[TEXT Boundary: Start]

It is a legitimate thing to defend…in a legitimate way!
Last week was arguably one of the best we have had this season – first we won an away match against one of the best European teams (if not the best one), and managed to restrict them to no clear-cut chances, and then we won in Wales against Swansea with another brilliant defensive performance in which opponents had no shots on target. It’s not just that we won two away matches against tough opponents that made me especially happy, but also the fact that we managed to reply to our home defeats against those same opponents. And, all that without Jack Wilshere, Bacary Sagna, Thomas Vermaelen and Wojciech Sczszesny in the first eleven, and with Lukasz Fabianski on the goal after more than a year without an appearance.
These two victories could hardly be described as typical Arsenal victories in the Wenger-era. Both opponents had bigger share of possession (both teams had 55 percent), but neither of them managed to transform possession into something more efficient.
These victories could hardly be described as „park-the-bus“-type of defending, given that we had more dangerous attacks and counter-attacks than both Bayern and Swansea. Both victories had brilliant defending based on sound foundations, and I think that is exactly how we should do it until we get ourselves a world-class striker.
Remember, not so long ago, we were defeated by Bayern at home and against North London Chokers away. In both defeats, the most heard comment with reference to the Arsenal games in South-Slavic languages was that Arsenal have „neither head nor tail“, since our performances in front of both goals had been terrible and expensive.
There are some people who seem to confuse terms „quality defending“ and „anti-football“. Restricting opponents’ chances in a legitimate way doesn’t necessarily means that you are an anti-football coach.
If you are a responsible manager, you will do your best to use club resources (including players you have) in the best possible way. You can’t make a banana-split out of a lemon, but you can make a decent lemonade.
Let’s take a look at another last-16 CL match. When AC Milan played Barcelona at San Siro, they completely nullified all Barcelona qualities, and switched Lionel Messi off. Barcelona had all that possession they wanted but in both final thirds of the pitch, it was AC Milan who got what is really important: a clean sheet and two scored goals. When their manager Allegri abandoned his tactics from the first game, and his players like Ambrosini opted not to fight for every ball, the Italian giants were destroyed and Messi scored two out of four Barcelona goals (one of them should have been ruled out due to offside).
There is a similar example from our favourite season 2003-04 when we lost 0:3 against Inter at home only to beat them 5:1 at Meazza. Inter were managed back then by Hector Raul Cuper and he came at London without Christian Vieri but still demonstrated the highest level of quality defending, and got themselves a comfortable victory. We all know what happened in reverse fixture. Cuper was sacked, and Inter appointed Alberto Zaccheroni as their manager. Zaccheroni didn’t follow the path made by Cuper and, despite Vieri’s return to the team, and Arsenal playing without Vieira, Lauren, Keown and Wiltord, Inter managed to lose not just the game, but also a high aggregate lead against us, which Cuper had left to Zaccheroni.
One might say (and it could be true) that Arsenal’s success during the Wenger-era was based on George Graham’s defense, and Arsene Wenger’s midfield and attack; before adding that problems only really started when Wenger tried to apply his way of defending which neglected the physical part of the game.

[TEXT Boundary: End]
[SUPPLIED RECORDS Boundary: Start]

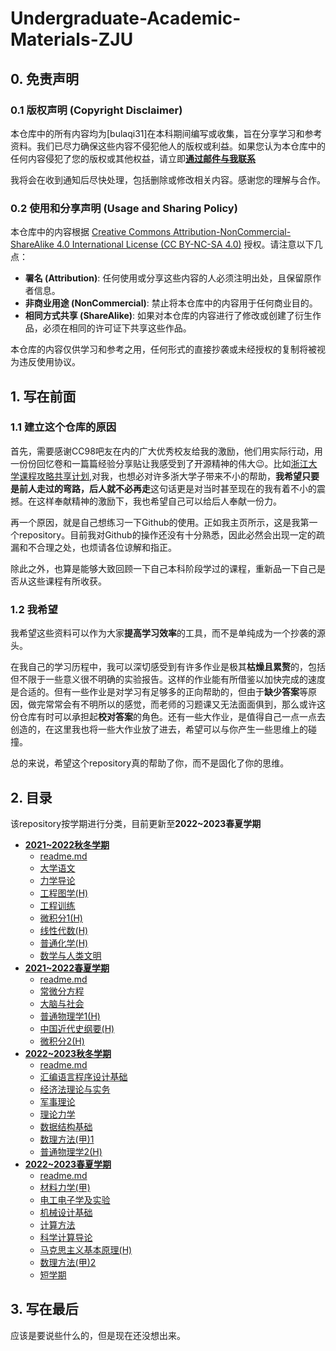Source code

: # Undergraduate-Academic-Materials-ZJU

## 0. 免责声明

### 0.1 版权声明 (Copyright Disclaimer)

本仓库中的所有内容均为[bulaqi31]在本科期间编写或收集，旨在分享学习和参考资料。我们已尽力确保这些内容不侵犯他人的版权或利益。如果您认为本仓库中的任何内容侵犯了您的版权或其他权益，请立即[**通过邮件与我联系**](mailto:3210105423@zju.edu.cn)

我将会在收到通知后尽快处理，包括删除或修改相关内容。感谢您的理解与合作。

### 0.2 使用和分享声明 (Usage and Sharing Policy)

本仓库中的内容根据 [Creative Commons Attribution-NonCommercial-ShareAlike 4.0 International License (CC BY-NC-SA 4.0)](https://creativecommons.org/licenses/by-nc-sa/4.0/) 授权。请注意以下几点：

- **署名 (Attribution)**: 任何使用或分享这些内容的人必须注明出处，且保留原作者信息。
- **非商业用途 (NonCommercial)**: 禁止将本仓库中的内容用于任何商业目的。
- **相同方式共享 (ShareAlike)**: 如果对本仓库的内容进行了修改或创建了衍生作品，必须在相同的许可证下共享这些作品。

本仓库的内容仅供学习和参考之用，任何形式的直接抄袭或未经授权的复制将被视为违反使用协议。

## 1. 写在前面

### 1.1 建立这个仓库的原因

首先，需要感谢CC98吧友在内的广大优秀校友给我的激励，他们用实际行动，用一份份回忆卷和一篇篇经验分享贴让我感受到了开源精神的伟大😉。比如[浙江大学课程攻略共享计划](https://github.com/QSCTech/zju-icicles),对我，也想必对许多浙大学子带来不小的帮助，**我希望只要是前人走过的弯路，后人就不必再走**这句话更是对当时甚至现在的我有着不小的震撼。在这样奉献精神的激励下，我也希望自己可以给后人奉献一份力。

再一个原因，就是自己想练习一下Github的使用。正如我主页所示，这是我第一个repository。目前我对Github的操作还没有十分熟悉，因此必然会出现一定的疏漏和不合理之处，也烦请各位谅解和指正。

除此之外，也算是能够大致回顾一下自己本科阶段学过的课程，重新品一下自己是否从这些课程有所收获。

### 1.2 我希望

我希望这些资料可以作为大家**提高学习效率**的工具，而不是单纯成为一个抄袭的源头。

在我自己的学习历程中，我可以深切感受到有许多作业是极其**枯燥且累赘**的，包括但不限于一些意义很不明确的实验报告。这样的作业能有所借鉴以加快完成的速度是合适的。但有一些作业是对学习有足够多的正向帮助的，但由于**缺少答案**等原因，做完常常会有不明所以的感觉，而老师的习题课又无法面面俱到，那么或许这份仓库有时可以承担起**校对答案**的角色。还有一些大作业，是值得自己一点一点去创造的，在这里我也将一些大作业放了进去，希望可以与你产生一些思维上的碰撞。

总的来说，希望这个repository真的帮助了你，而不是固化了你的思维。

## 2. 目录

该repository按学期进行分类，目前更新至**2022~2023春夏学期**

- **[2021~2022秋冬学期](/2021~2022秋冬)**
  - [readme.md](/2021~2022秋冬/readme.md)
  - [大学语文](/2021~2022秋冬/大学语文)
  - [力学导论](/2021~2022秋冬/力学导论)
  - [工程图学(H)](/2021~2022秋冬/工程图学(H))
  - [工程训练](/2021~2022秋冬/工程训练)
  - [微积分1(H)](/2021~2022秋冬/微积分1(H))
  - [线性代数(H)](/2021~2022秋冬/线性代数(H))
  - [普通化学(H)](/2021~2022秋冬/普通化学(H))
  - [数学与人类文明](/2021~2022秋冬/数学与人类文明)
- **[2021~2022春夏学期](/2021~2022春夏)**
  - [readme.md](/2021~2022春夏/readme.md)
  - [常微分方程](/2021~2022春夏/常微分方程)
  - [大脑与社会](/2021~2022春夏/大脑与社会)
  - [普通物理学1(H)](/2021~2022春夏/普通物理学(H))
  - [中国近代史纲要(H)](/2021~2022春夏/中国近代史纲要(H))
  - [微积分2(H)](/2021~2022春夏/微积分2(H))
- **[2022~2023秋冬学期](/2022~2023秋冬)**
  - [readme.md](/2022~2023秋冬/readme.md)
  - [汇编语言程序设计基础](/2022~2023秋冬/汇编语言程序设计基础)
  - [经济法理论与实务](/2022~2023秋冬/经济法理论与实务)
  - [军事理论](/2022~2023秋冬/军事理论)
  - [理论力学](/2022~2023秋冬/理论力学)
  - [数据结构基础](/2022~2023秋冬/数据结构基础)
  - [数理方法(甲)1](/2022~2023秋冬/数理方法(甲)1)
  - [普通物理学2(H)](/2022~2023秋冬/普通物理学2(H))
- **[2022~2023春夏学期](/2022~2023春夏)**
  - [readme.md](/2022~2023春夏/readme.md)
  - [材料力学(甲)](/2022~2023春夏/材料力学(甲))
  - [电工电子学及实验](/2022~2023春夏/电工电子学及实验)
  - [机械设计基础](/2022~2023春夏/机械设计基础)
  - [计算方法](/2022~2023春夏/计算方法)
  - [科学计算导论](/2022~2023春夏/科学计算导论)
  - [马克思主义基本原理(H)](/2022~2023春夏/马克思主义基本原理(H))
  - [数理方法(甲)2](/2022~2023春夏/数理方法(甲)2)
  - [短学期](/2022~2023春夏/短学期)
  
## 3. 写在最后

应该是要说些什么的，但是现在还没想出来。
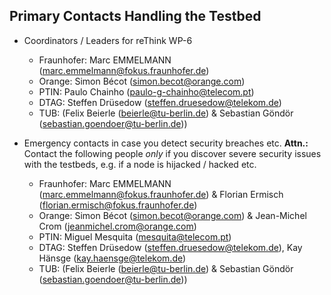 ## Primary Contacts Handling the Testbed
* Coordinators / Leaders for reThink WP-6
    * Fraunhofer:  Marc EMMELMANN (marc.emmelmann@fokus.fraunhofer.de)
    * Orange: Simon Bécot (simon.becot@orange.com)
    * PTIN: Paulo Chainho (paulo-g-chainho@telecom.pt)
    * DTAG: Steffen Drüsedow (steffen.druesedow@telekom.de)
    * TUB: (Felix Beierle (beierle@tu-berlin.de) & Sebastian Göndör (sebastian.goendoer@tu-berlin.de))

* Emergency contacts in case you detect security breaches etc.
**Attn.:** Contact the following people _only_ if you discover severe security issues with the testbeds, e.g. if a node is hijacked / hacked etc.
    * Fraunhofer: Marc EMMELMANN (marc.emmelmann@fokus.fraunhofer.de) & Florian Ermisch (florian.ermisch@fokus.fraunhofer.de)
    * Orange: Simon Bécot (simon.becot@orange.com) & Jean-Michel Crom (jeanmichel.crom@orange.com)
    * PTIN: Miguel Mesquita (mesquita@telecom.pt)
    * DTAG: Steffen Drüsedow (steffen.druesedow@telekom.de), Kay Hänsge (kay.haensge@telekom.de)
    * TUB: (Felix Beierle (beierle@tu-berlin.de) & Sebastian Göndör (sebastian.goendoer@tu-berlin.de))

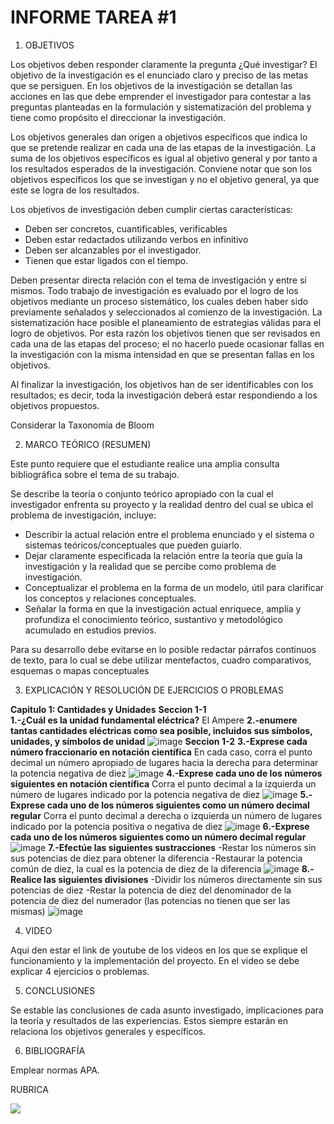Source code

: # INFORME TAREA #1


1. OBJETIVOS

Los objetivos deben responder claramente la pregunta ¿Qué investigar? 
El objetivo de la investigación es el enunciado claro y preciso de las metas que se persiguen. En los objetivos de la investigación se detallan las acciones en las que debe emprender el investigador para contestar a las preguntas planteadas en la formulación y sistematización del problema y tiene como propósito el direccionar la investigación. 

Los objetivos generales dan origen a objetivos específicos que indica lo que se pretende realizar en cada una de las etapas de la investigación. La suma de los objetivos específicos es igual al objetivo general y por tanto a los resultados esperados de la investigación. Conviene notar que son los objetivos específicos los que se investigan y no el objetivo general, ya que este se logra de los resultados. 

Los objetivos de investigación deben cumplir ciertas características: 
* Deben ser concretos, cuantificables, verificables 
* Deben estar redactados utilizando verbos en infinitivo 
* Deben ser alcanzables por el investigador. 
* Tienen que estar ligados con el tiempo. 


Deben presentar directa relación con el tema de investigación y entre sí mismos. Todo trabajo de investigación es evaluado por el logro de los objetivos mediante un proceso sistemático, los cuales deben haber sido previamente señalados y seleccionados al comienzo de la investigación. La sistematización hace posible el planeamiento de estrategias válidas para el logro de objetivos. Por esta razón los objetivos tienen que ser revisados en cada una de las etapas del proceso; el no hacerlo puede ocasionar fallas en la investigación con la misma intensidad en que se presentan fallas en los objetivos. 

Al finalizar la investigación, los objetivos han de ser identificables con los resultados; es decir, toda la investigación deberá estar respondiendo a los objetivos propuestos. 

Considerar la Taxonomía de Bloom

2. MARCO TEÓRICO (RESUMEN)

Este punto requiere que el estudiante realice una amplia consulta bibliográfica sobre el tema de su trabajo.

Se describe la teoría o conjunto teórico apropiado con la cual el investigador enfrenta su proyecto y la realidad dentro del cual se ubica el problema de investigación, incluye:
* Describir la actual relación entre el problema enunciado y el sistema o sistemas teóricos/conceptuales que pueden guiarlo.
* Dejar claramente especificada la relación entre la teoría que guía la investigación y la realidad que se percibe como problema de investigación.
* Conceptualizar el problema en la forma de un modelo, útil para clarificar los conceptos y relaciones conceptuales.
* Señalar la forma en que la investigación actual enriquece, amplía y profundiza el conocimiento teórico, sustantivo y metodológico acumulado en estudios previos.

Para su desarrollo debe evitarse en lo posible redactar párrafos continuos de texto, para lo cual se debe utilizar  mentefactos, cuadro comparativos, esquemas o mapas conceptuales

3. EXPLICACIÓN Y RESOLUCIÓN DE EJERCICIOS O PROBLEMAS

**Capitulo 1: Cantidades y Unidades**
**Seccion 1-1**    			 
**1.-¿Cuál es la unidad fundamental eléctrica?**
El Ampere 
**2.-enumere tantas cantidades eléctricas como sea posible, incluidos sus símbolos, unidades, y símbolos de unidad**
![image](https://user-images.githubusercontent.com/105570939/168455426-9aae246f-0640-4581-abb0-b01838a2089b.png)
**Seccion 1-2**
**3.-Exprese cada número fraccionario en notación científica**
En cada caso, corra el punto decimal un número apropiado de lugares hacia la derecha para determinar la potencia negativa de diez
![image](https://user-images.githubusercontent.com/105570939/168456179-2119f5ec-bb09-4cc1-bc5d-ea4d02dd633a.png)
**4.-Exprese cada uno de los números siguientes en notación científica**
Corra el punto decimal a la izquierda un número de lugares indicado por la potencia negativa de diez
![image](https://user-images.githubusercontent.com/105570939/168456443-55ab7715-6ea9-4553-96d9-d6ced2cfc986.png)
**5.-Exprese cada uno de los números siguientes como un número decimal regular**
Corra el punto decimal a derecha o izquierda un número de lugares indicado por la potencia positiva o negativa de diez
![image](https://user-images.githubusercontent.com/105570939/168456690-a0708ddf-ecd3-487e-bf81-85c4d44a10ac.png)
**6.-Exprese cada uno de los números siguientes como un número decimal regular**
![image](https://user-images.githubusercontent.com/105570939/168457000-ca10839f-799b-4417-9f4f-57f338006e84.png)
**7.-Efectúe las siguientes sustracciones**
-Restar los números sin sus potencias de diez para obtener la diferencia
-Restaurar la potencia común de diez, la cual es la potencia de diez de la diferencia
![image](https://user-images.githubusercontent.com/105570939/168457947-1e621ad9-1a73-41f2-a2ab-362f992627ce.png)
**8.-Realice las siguientes divisiones**
-Dividir los números directamente sin sus potencias de diez
-Restar la potencia de diez del denominador de la potencia de diez del numerador (las potencias no tienen que ser las mismas)
![image](https://user-images.githubusercontent.com/105570939/168458229-07f9509f-7147-4021-bc0a-a2e659d83f0e.png)

4. VIDEO

Aqui den estar el link de youtube de los videos en los que se explique el funcionamiento y la implementación del proyecto.
En el video se debe explicar 4 ejercicios o problemas.


5. CONCLUSIONES

Se estable las conclusiones de cada asunto investigado, implicaciones para la teoría y resultados de las experiencias. Estos siempre estarán en relaciona los objetivos generales y específicos.

6. BIBLIOGRAFÍA

Emplear normas APA.

RUBRICA

![](https://github.com/doalulema/InformeTarea/blob/main/Tarea.png)
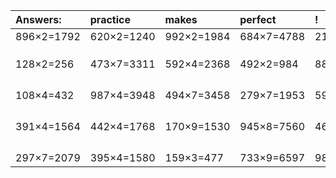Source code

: | Answers: | practice | makes | perfect | ! |
| :--- | :--- | :--- | :--- | :--- |
| 896×2=1792 | 620×2=1240 | 992×2=1984 | 684×7=4788 | 219×9=1971 | 
|   |   |   |   |   | 
|   |   |   |   |   | 
|   |   |   |   |   | 
| 128×2=256 | 473×7=3311 | 592×4=2368 | 492×2=984 | 881×9=7929 | 
|   |   |   |   |   | 
|   |   |   |   |   | 
|   |   |   |   |   | 
|   |   |   |   |   | 
| 108×4=432 | 987×4=3948 | 494×7=3458 | 279×7=1953 | 595×4=2380 | 
|   |   |   |   |   | 
|   |   |   |   |   | 
|   |   |   |   |   | 
|   |   |   |   |   | 
| 391×4=1564 | 442×4=1768 | 170×9=1530 | 945×8=7560 | 460×4=1840 | 
|   |   |   |   |   | 
|   |   |   |   |   | 
|   |   |   |   |   | 
|   |   |   |   |   | 
| 297×7=2079 | 395×4=1580 | 159×3=477 | 733×9=6597 | 982×4=3928 | 
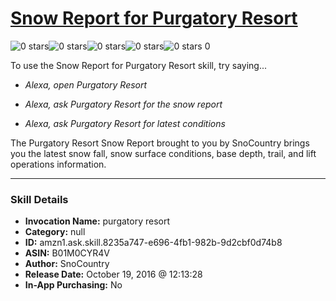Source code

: # [Snow Report for Purgatory Resort](http://alexa.amazon.com/#skills/amzn1.ask.skill.8235a747-e696-4fb1-982b-9d2cbf0d74b8)
![0 stars](../../images/ic_star_border_black_18dp_1x.png)![0 stars](../../images/ic_star_border_black_18dp_1x.png)![0 stars](../../images/ic_star_border_black_18dp_1x.png)![0 stars](../../images/ic_star_border_black_18dp_1x.png)![0 stars](../../images/ic_star_border_black_18dp_1x.png) 0

To use the Snow Report for Purgatory Resort skill, try saying...

* *Alexa, open Purgatory Resort*

* *Alexa, ask Purgatory Resort for the snow report*

* *Alexa, ask Purgatory Resort for latest conditions*

The Purgatory Resort Snow Report brought to you by SnoCountry brings you the latest snow fall, snow surface conditions,  base depth, trail, and lift operations information.

***

### Skill Details

* **Invocation Name:** purgatory resort
* **Category:** null
* **ID:** amzn1.ask.skill.8235a747-e696-4fb1-982b-9d2cbf0d74b8
* **ASIN:** B01M0CYR4V
* **Author:** SnoCountry
* **Release Date:** October 19, 2016 @ 12:13:28
* **In-App Purchasing:** No
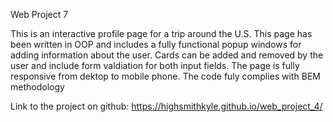 
Web Project 7


This is an interactive profile page for a trip around the U.S. This page has been written in OOP and includes a fully functional popup windows for adding information about the user. Cards can be added and removed by the user  and include form valdiation for both input fields. The page is fully responsive from dektop to mobile phone. The code fuly complies with BEM methodology 


Link to the project on github: https://highsmithkyle.github.io/web_project_4/

 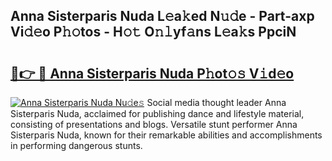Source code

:## Anna Sisterparis Nuda L𝚎a𝚔ed N𝚞𝚍e - Part-axp Vi𝚍𝚎o P𝚑𝚘tos - H𝚘𝚝 O𝚗𝚕yf𝚊ns L𝚎a𝚔s PpciN

# <h2><a href="http://kf00cpg.oniu.top/?m=Anna+Sisterparis+Nuda">🔗👉 🔴 Anna Sisterparis Nuda P𝚑ot𝚘𝚜 V𝚒d𝚎o</a></h2>

[![Anna Sisterparis Nuda Nu𝚍e𝚜](https://i.imgur.com/0qMVB7G.gif)](http://kf00cpg.oniu.top/?m=Anna+Sisterparis+Nuda)
Social media thought leader Anna Sisterparis Nuda, acclaimed for publishing dance and lifestyle material, consisting of presentations and blogs. Versatile stunt performer Anna Sisterparis Nuda, known for their remarkable abilities and accomplishments in performing dangerous stunts.  
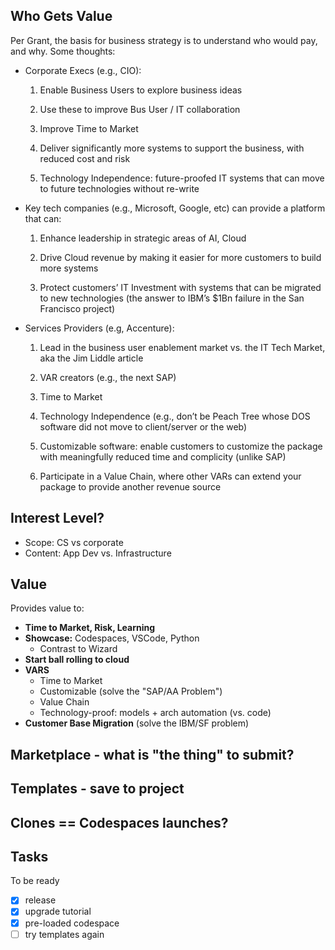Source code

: ## Who Gets Value

Per Grant, the basis for business strategy is to understand who would pay, and why.  Some thoughts:

* Corporate Execs (e.g., CIO):

    1. Enable Business Users to explore business ideas

    1. Use these to improve Bus User / IT collaboration

    1. Improve Time to Market

    1. Deliver significantly more systems to support the business, with reduced cost and risk

    1. Technology Independence: future-proofed IT systems that can move to future technologies without re-write

* Key tech companies (e.g., Microsoft, Google, etc) can provide a platform that can:

    1. Enhance leadership in strategic areas of AI, Cloud

    1. Drive Cloud revenue by making it easier for more customers to build more systems

    1. Protect customers’ IT Investment with systems that can be migrated to new technologies (the answer to IBM’s $1Bn failure in the San Francisco project)

* Services Providers (e.g, Accenture):

    1. Lead in the business user enablement market vs. the IT Tech Market, aka the Jim Liddle article

    1. VAR creators (e.g., the next SAP)

    1. Time to Market

    1. Technology Independence (e.g., don’t be Peach Tree whose DOS software did not move to client/server or the web)

    1. Customizable software: enable customers to customize the package with meaningfully reduced time and complicity (unlike SAP)

    1. Participate in a Value Chain, where other VARs can extend your package to provide another revenue source


## Interest Level?

* Scope: CS vs corporate
* Content: App Dev vs. Infrastructure

## Value

Provides value to:
* **Time to Market, Risk, Learning**
* **Showcase:** Codespaces, VSCode, Python
    * Contrast to Wizard
* **Start ball rolling to cloud**
* **VARS**
    * Time to Market
    * Customizable (solve the "SAP/AA Problem")
    * Value Chain
    * Technology-proof: models + arch automation (vs. code)
* **Customer Base Migration** (solve the IBM/SF problem)


## Marketplace - what is "the thing" to submit?

## Templates - save to project

## Clones == Codespaces launches?

## Tasks

To be ready
- [x] release
- [x] upgrade tutorial
- [x] pre-loaded codespace
- [ ] try templates again
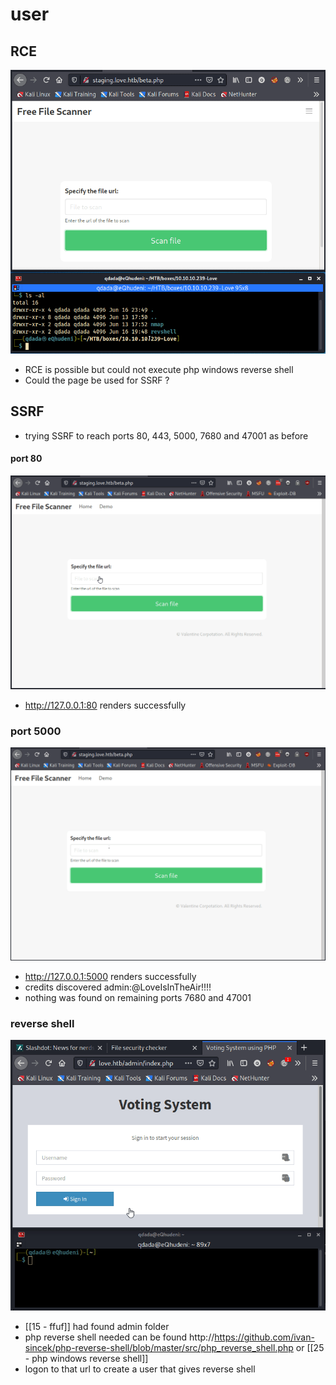 # user

## RCE
![](src/love.htb-12.gif)

- RCE is possible but could not execute php windows reverse shell
- Could the page be used for SSRF ?

## SSRF
- trying SSRF to reach ports 80, 443, 5000, 7680 and 47001 as before

#### port 80
![](src/love.htb-13.gif)
- http://127.0.0.1:80 renders successfully

### port 5000
![](src/love.htb-14.gif)
- http://127.0.0.1:5000 renders successfully
- credits discovered <span class="myYellowHighlight">admin:@LoveIsInTheAir!!!!</span>
- nothing was found on remaining ports 7680 and 47001

### reverse shell
![](src/love.htb-16.gif)

- [[15 - ffuf]] had found admin folder 
- php reverse shell needed can be found http://https://github.com/ivan-sincek/php-reverse-shell/blob/master/src/php_reverse_shell.php or [[25 - php windows reverse shell]]
- logon to that url to create a user that gives reverse shell

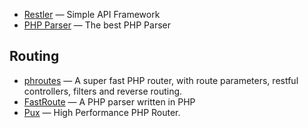 - [Restler](https://github.com/Luracast/Restler) — Simple API Framework
- [PHP Parser](https://github.com/nikic/PHP-Parser/) — The best PHP Parser

## Routing

- [phroutes](https://github.com/joegreen0991/phroute) — A super fast PHP router, with route parameters, restful controllers, filters and reverse routing.
- [FastRoute](https://github.com/nikic/FastRoute/) — A PHP parser written in PHP
- [Pux](http://c9s.github.io/Pux/) — High Performance PHP Router.

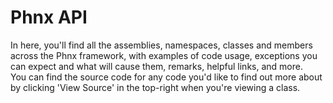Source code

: # Phnx API

In here, you'll find all the assemblies, namespaces, classes and members across the Phnx framework, with examples of code usage, exceptions you can expect and what will cause them, remarks, helpful links, and more.<br>You can find the source code for any code you'd like to find out more about by clicking 'View Source' in the top-right when you're viewing a class.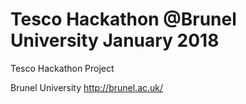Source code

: # Tesco Hackathon @Brunel University January 2018

Tesco Hackathon Project

Brunel University
http://brunel.ac.uk/
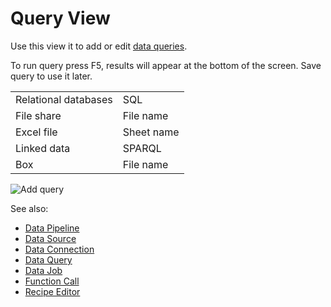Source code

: <!-- TITLE: Query View -->
<!-- SUBTITLE: -->

# Query View

Use this view it to add or edit [data queries](data-query.md).

To run query press F5, results will appear at the bottom of the screen. Save query to use it later. 

|                      |            |
|----------------------|------------|
| Relational databases | SQL        |
| File share           | File name  |
| Excel file           | Sheet name |
| Linked data          | SPARQL     |
| Box                  | File name  |

![Add query](../uploads/gifs/query-add.gif "Add query") 

See also:

  * [Data Pipeline](data-pipeline.md)
  * [Data Source](data-source.md)
  * [Data Connection](data-connection.md)
  * [Data Query](data-query.md)
  * [Data Job](data-job.md)
  * [Function Call](../overview/functions/function-call.md)
  * [Recipe Editor](../transform/recipe-editor.md)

[SUPPLIED RECORDS Boundary: End]

▶ _TASKS TO CARRY OUT_
a: Sum up the Arsenal post in two sentences.
b: According to the Arsenal post, who played in goal for Arsenal in the two away wins?
c: Extract the passage of the Arsenal post that begins at the words "These victories could" and stop after the words "an anti-football coach.".

▶ _RESPONSES_
a: Arsenal won away against Bayern and Swansea with strong defensive performances, answering home defeats to those same opponents. The writer argues that restricting opponents' chances in a legitimate way is not anti-football, pointing to AC Milan against Barcelona and to Inter under Cuper in 2003-04 as examples of quality defending.

b: Lukasz Fabianski, after more than a year without an appearance.

c:
These victories could hardly be described as „park-the-bus“-type of defending, given that we had more dangerous attacks and counter-attacks than both Bayern and Swansea. Both victories had brilliant defending based on sound foundations, and I think that is exactly how we should do it until we get ourselves a world-class striker.
Remember, not so long ago, we were defeated by Bayern at home and against North London Chokers away. In both defeats, the most heard comment with reference to the Arsenal games in South-Slavic languages was that Arsenal have „neither head nor tail“, since our performances in front of both goals had been terrible and expensive.
There are some people who seem to confuse terms „quality defending“ and „anti-football“. Restricting opponents’ chances in a legitimate way doesn’t necessarily means that you are an anti-football coach.